Treasury's become more inward looking and less concerned to oversee ("co-ordinate") the activities of other departments.

With one glaring exception. Treasury's greatest loss of influence came with the recognition of Reserve Bank independence in the mid-1990s.

From that time, the day-to-day management of the macro economy moved to the Reserve, with Treasury merely retaining a seat on the bank board and the ear of the treasurer.

Yet there's been great reluctance on Treasury's part to acknowledge this loss of power. It pretends nothing's changed, devoting far too many of its shrinking human resources to second-guessing the Reserve.

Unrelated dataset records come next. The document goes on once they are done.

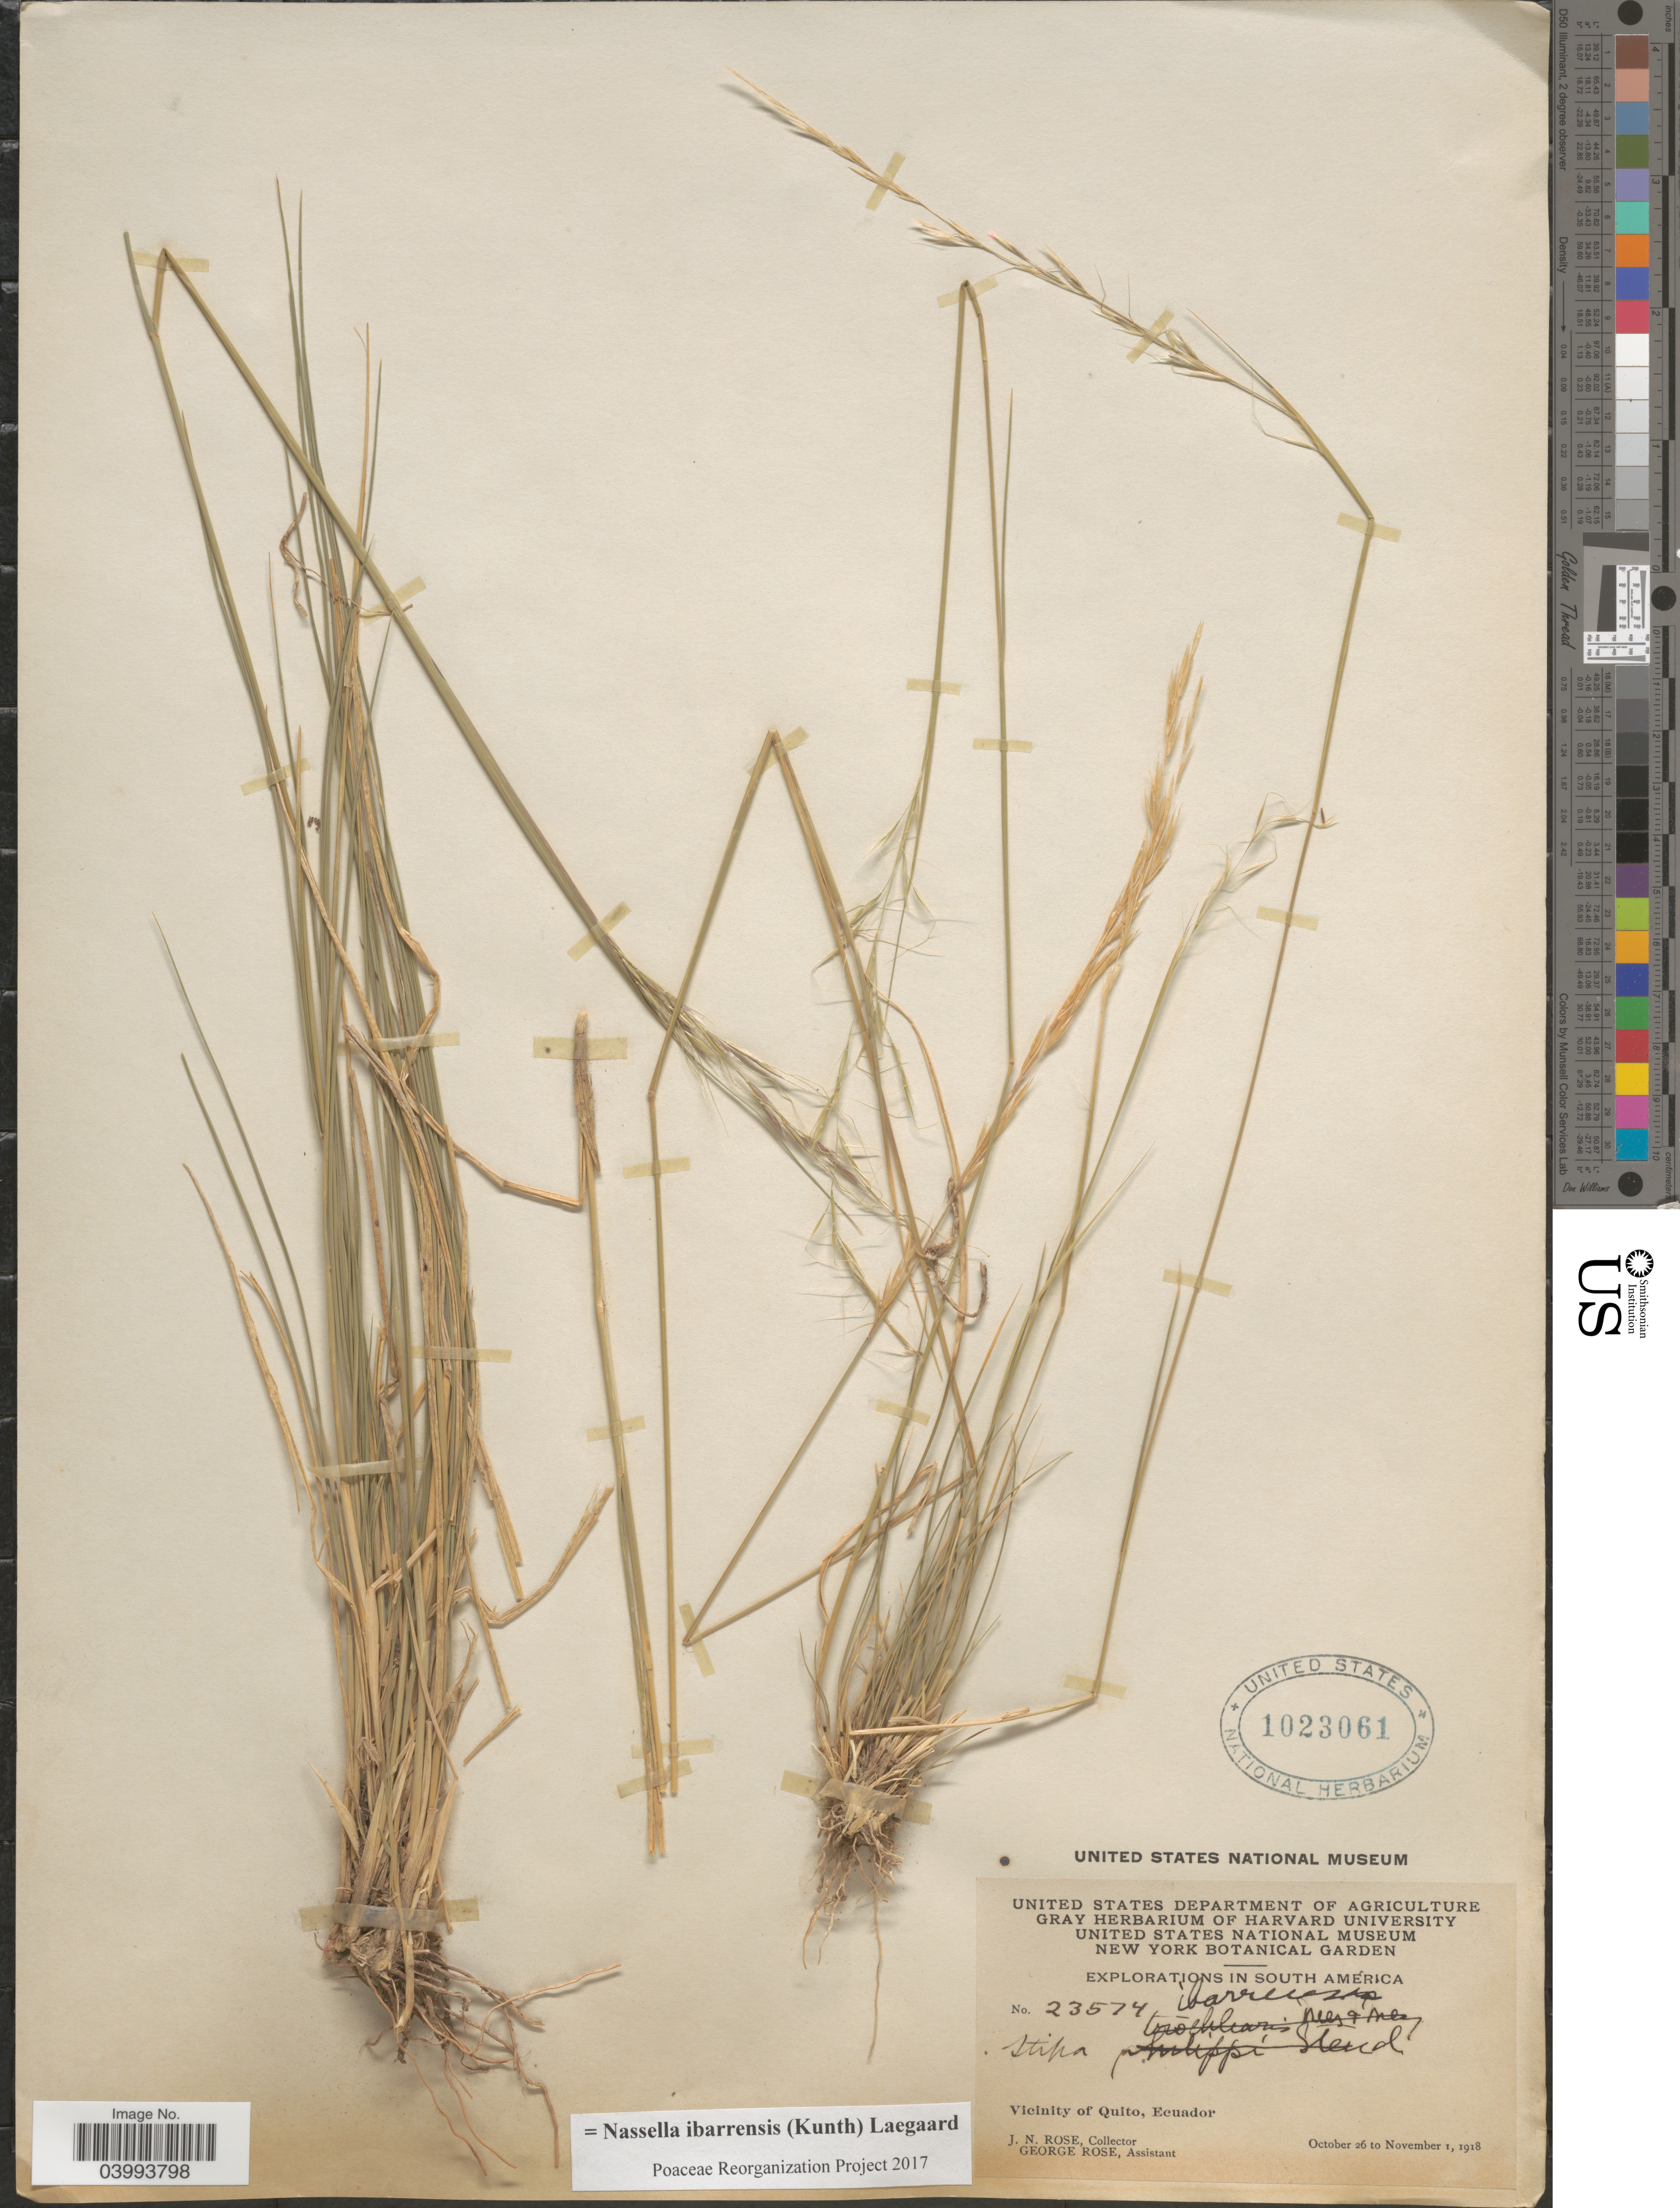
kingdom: Plantae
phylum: Tracheophyta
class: Liliopsida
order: Poales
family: Poaceae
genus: Nassella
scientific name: Nassella ibarrensis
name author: (Kunth) Lægaard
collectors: J. N. Rose & G. Rose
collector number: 23574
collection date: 1918-10-26/1918-11-01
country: Ecuador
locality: Vicinity of Quito.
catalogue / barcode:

The Reserve devotes many resources to "liaison" (gathering businesses' views on the state of the economy), so Treasury must do it too.

The Reserve has an extensive forecasting round each quarter, so Treasury must do its own – but half-yearly, because its only actual forecasting need is for a set of macro-economic "parameters" to plug into its budget estimates of spending and revenue.

The Reserve regularly investigates the latest macro puzzle – say, why non-mining business investment is so slow to recover – so Treasury must do its own. Its new Treasury Research Institute focuses on macro management issues.

What gets neglected is Treasury's oversight of the big micro reform issues. Think health, education, infrastructure. Without an institutional understanding of the detail of these areas, Treasury simply isn't up to speed on either micro reform or budget sustainability.

So its recent establishment of a "structural reform" division seems a step in the right direction – until you learn that the group's first big project was to inquire into non-mining business investment's slowness to recover.

Another part of Treasury's decline is its politicisation, particularly Tony Abbott's decision to sack the Treasury secretary, Dr Martin Parkinson, and replace him with someone whose views he felt more comfortable with, John Fraser.

Recent Coalition governments have preferred Treasury and other departments to be less the fearless policy advisers and more the handmaidens to the minister and their office.

This politicisation makes it ever-harder to believe Treasury's persistently over-optimistic economic and budget forecasts are the product of forecaster fallibility rather than political interference.

Trouble is, the more your influence and authority decline, the more people want to take a crack at you.

Should Labor win the next election, it says it will shift responsibility for budget forecasting and the five-yearly intergenerational report (whose credibility Joe Hockey destroyed by turning it into a political tract) from Treasury to the more independent Parliamentary Budget Office.